Preload, Create, and Update

The Preload, Create, and Update methods

So now let’s look at our scenes, which will eventually hold the code for our game. If you scroll through, you will see that each scene has a constructor (because it is a class), and also three large methods: preload(), create(), update(). There are also a number of helper functions in Scene 2, but we will talk about the aforementioned three methods because they are integral to understanding Phaser.

With the way we’ve set up the scenes, preload() and create() are in Scene 1 and create() and update() are in Scene 2. These three functions are the main tools that any game using Phaser will utilize.


Let’s start by describing preload() - this function essentially loads things into our game. This can be images, variables, and pretty much anything else that you want to define for your game to use. Things loaded up into the game with preload() are NOT actually used or put anywhere in the game until you use it later. You can think of this method like a storage space that is filled once before the game starts. Most things have to be put into preload() before they are used anywhere in the game.


Next is create(). This function is also relatively straightforward - it runs once at the beginning of the game and allows the user to place the things that they’ve preloaded with preload() and create objects within our game such as animations, collision detectors, text, groups, and much more.


Finally, the last function is update(). While preload() and create() run only once at the start of the game, update() runs constantly.

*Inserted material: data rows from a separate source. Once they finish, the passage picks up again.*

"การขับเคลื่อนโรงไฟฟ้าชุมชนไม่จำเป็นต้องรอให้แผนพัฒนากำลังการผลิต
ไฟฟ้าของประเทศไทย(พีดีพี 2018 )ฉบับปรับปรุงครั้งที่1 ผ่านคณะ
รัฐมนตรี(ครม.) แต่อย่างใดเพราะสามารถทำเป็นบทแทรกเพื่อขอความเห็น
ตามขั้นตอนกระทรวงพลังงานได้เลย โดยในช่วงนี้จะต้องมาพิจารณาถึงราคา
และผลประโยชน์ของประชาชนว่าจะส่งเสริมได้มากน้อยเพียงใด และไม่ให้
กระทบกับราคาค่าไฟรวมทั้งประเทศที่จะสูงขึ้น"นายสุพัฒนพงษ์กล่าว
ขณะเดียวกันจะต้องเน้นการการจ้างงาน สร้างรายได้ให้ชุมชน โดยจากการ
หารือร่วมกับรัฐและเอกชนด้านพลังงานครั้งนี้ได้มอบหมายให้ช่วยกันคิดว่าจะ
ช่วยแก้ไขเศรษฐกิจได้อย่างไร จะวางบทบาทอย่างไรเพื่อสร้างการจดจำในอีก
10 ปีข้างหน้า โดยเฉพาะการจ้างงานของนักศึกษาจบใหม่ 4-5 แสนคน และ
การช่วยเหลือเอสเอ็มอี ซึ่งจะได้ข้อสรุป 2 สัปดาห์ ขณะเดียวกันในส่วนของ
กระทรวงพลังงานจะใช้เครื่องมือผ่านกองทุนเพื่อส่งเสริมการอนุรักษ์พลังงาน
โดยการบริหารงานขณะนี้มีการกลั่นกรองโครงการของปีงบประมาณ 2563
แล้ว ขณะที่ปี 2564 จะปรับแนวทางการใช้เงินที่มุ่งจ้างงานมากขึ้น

While playing games, you may have encountered the term “FPS”. This refers to the “frames per second” of the game, or how often a new frame is updated on the screen. A frame is essentially a single call to the update() method. Phaser typically runs at 60 FPS, meaning the update() method is called 60 times in a single second!

The update() method is used in a variety of ways. One is for movement - if we assign an object to move a little bit in update(), then when we play the game, it will look like the object is moving smoothly because update() is being called so often that we can’t see the breaks in between each movement. We can also use update() to constantly check whether an input has given. For example, if we want the player to be able to shoot when the spacebar is pressed, we can use an if-statement that checks for the spacebar in the update() function, so that the game is constantly checking for this.